[REQUIRED TASKS]
• A. In the mailing-list message on detecting dialects, which piece of information on the user's system does the reply suggest using to guess the country?
• B. Write the next part of the mailing-list message on detecting dialects, continuing from its final sentence.

[PASSAGE PROVIDED]
[KDE-Sonnet] Should we detect dialects?

Wed Jan 17 23:46:01 CET 2007

On Wed, 2007-01-17 at 17:06 -0500, Jacob R Rideout wrote:
> My current approach is to select the country based off some
> pre-determined defaults that supplied by the user, this saves the cost
> of trying to guess it.

That's not a bad idea; the other things you can do is try to use LANG
and other information on the user's system to hazard a guess.

> As Kevin mentioned, we could turn this into some kind of Bayesian
> classifier. But again, I question the need to do this in a practical
> setting. Is the cost of doing this kind calculation worth the benefit
> over naive methods like mine?

To be 100% accurate, it'd definitely be costly. However, what you can do
is start off at "en" as your guess. Then, if you see a GB or US word
while doing spell checks, switch the guess. The trick is, add the code
into a place where you have to get the data _anyways_, the costs often
come in when you end up finding the same information 2 or 3 times.

[EXTRACTED MATERIAL]
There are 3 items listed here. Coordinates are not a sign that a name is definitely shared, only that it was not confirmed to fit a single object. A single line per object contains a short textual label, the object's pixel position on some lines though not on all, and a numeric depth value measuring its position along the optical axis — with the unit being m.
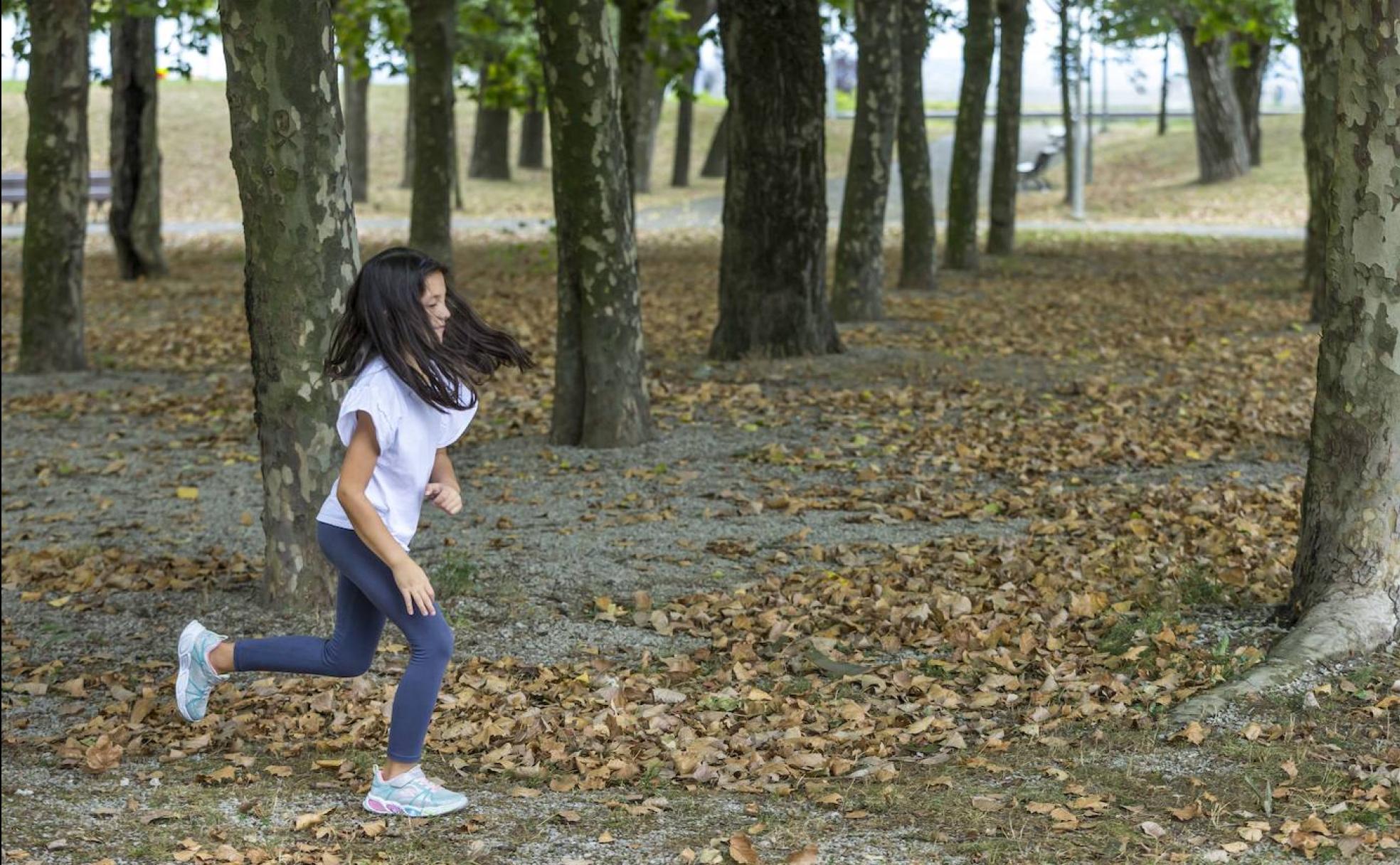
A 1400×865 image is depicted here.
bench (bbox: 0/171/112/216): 30.41
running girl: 4.68
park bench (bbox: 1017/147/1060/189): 42.69
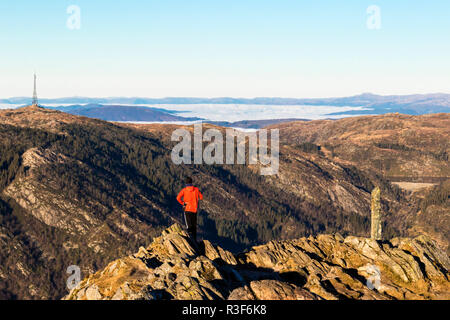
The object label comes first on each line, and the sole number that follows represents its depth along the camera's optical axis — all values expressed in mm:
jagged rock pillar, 69188
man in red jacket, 50219
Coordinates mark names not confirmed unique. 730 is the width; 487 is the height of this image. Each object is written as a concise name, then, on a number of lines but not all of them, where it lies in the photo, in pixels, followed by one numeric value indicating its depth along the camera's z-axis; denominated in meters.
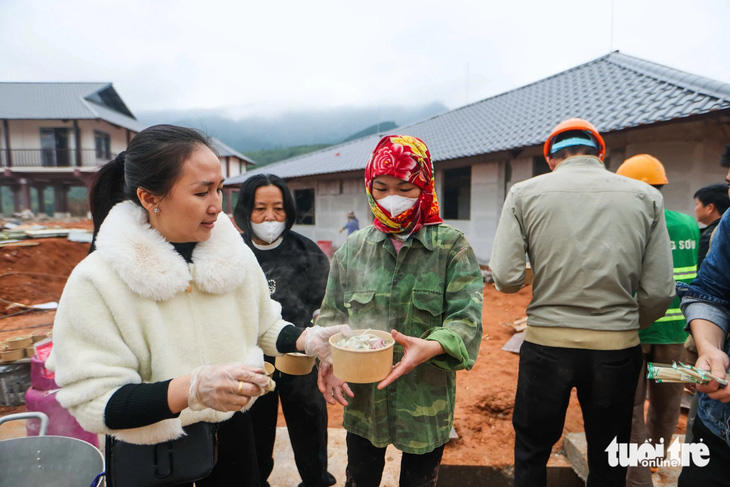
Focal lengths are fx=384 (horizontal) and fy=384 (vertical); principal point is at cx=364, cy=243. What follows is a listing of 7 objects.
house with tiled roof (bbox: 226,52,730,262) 7.82
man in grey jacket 2.38
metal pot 2.01
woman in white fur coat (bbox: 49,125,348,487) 1.32
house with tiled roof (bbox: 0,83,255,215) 28.81
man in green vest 3.06
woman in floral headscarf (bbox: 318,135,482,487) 1.91
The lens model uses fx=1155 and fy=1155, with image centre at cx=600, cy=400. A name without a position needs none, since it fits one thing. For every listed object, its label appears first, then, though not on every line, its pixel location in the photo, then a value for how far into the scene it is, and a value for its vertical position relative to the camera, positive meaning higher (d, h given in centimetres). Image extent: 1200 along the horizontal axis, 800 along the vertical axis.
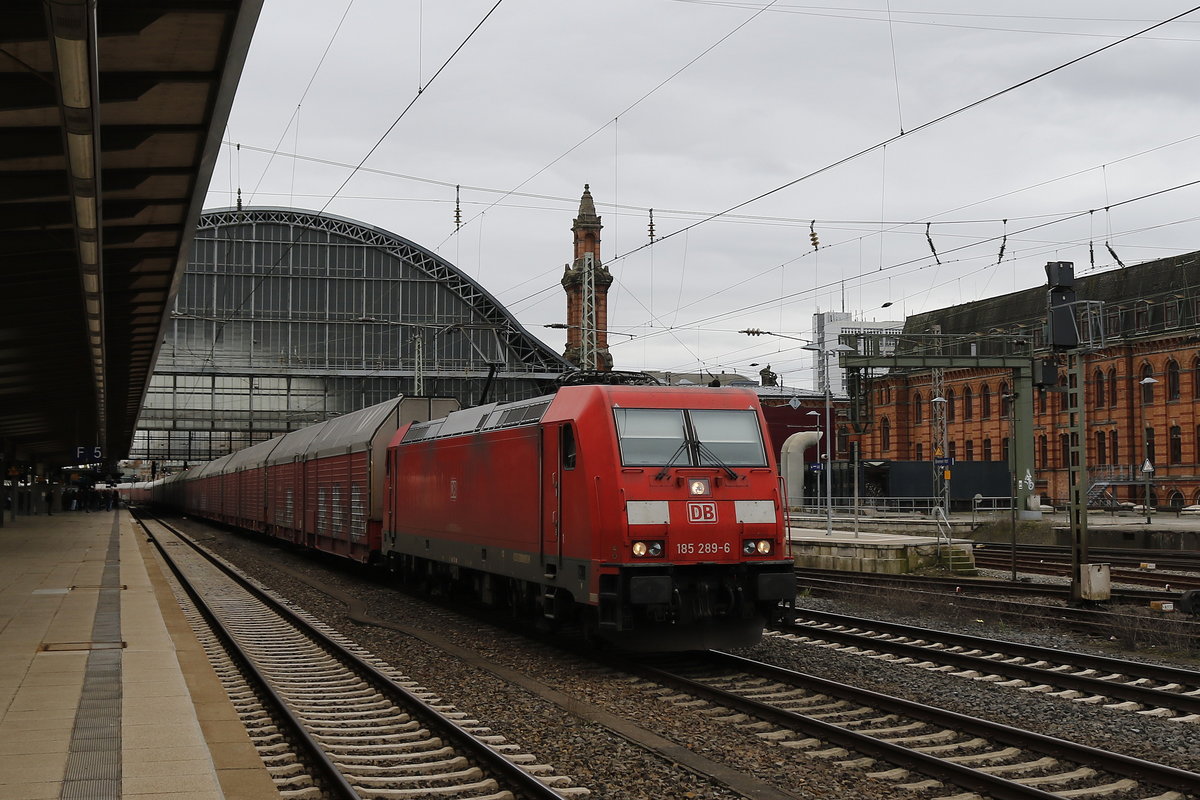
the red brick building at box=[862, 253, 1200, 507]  5784 +386
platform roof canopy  916 +343
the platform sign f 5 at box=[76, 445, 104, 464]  5384 +98
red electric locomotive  1230 -51
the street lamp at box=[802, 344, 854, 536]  3348 +188
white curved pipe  5419 +36
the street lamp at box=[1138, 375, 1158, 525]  5794 +141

[OUTPUTS IN ORDER]
• A. LANG, along with other information on the user's system.

• B.
> 
> We could have some sort of setting, so that users who fall into this
> category have the option employing this Bayesian classifier. Yet, this
> too brings to mind, why doesn't the user just specify a default
> language for the document? I know that defeats the purpose of language
> detection, but unless the algorithm was very fast, would the user want
> this feature along with the lag?

A better idea is to just maintain the original guess, then in the
right-click menu (or somewhere else), add a "This document is (opposite
of guess) English" menu option. Then you set your guess and never change
it again for the document. People don't like having to set things every
single time, but they don't usually mind correcting the computer's guess
(as long as it's right most of the time). 

> Or am I being to paranoid about performance, premature optimization
> being the root of all evil.

Perhaps, as long as you keep in mind when writing it that you don't have
to be 100% correct, you can avoid doing thorough searches of all the
data; doing a test to see if a string is in a hash table is usually
really fast, it's a well-optimized field.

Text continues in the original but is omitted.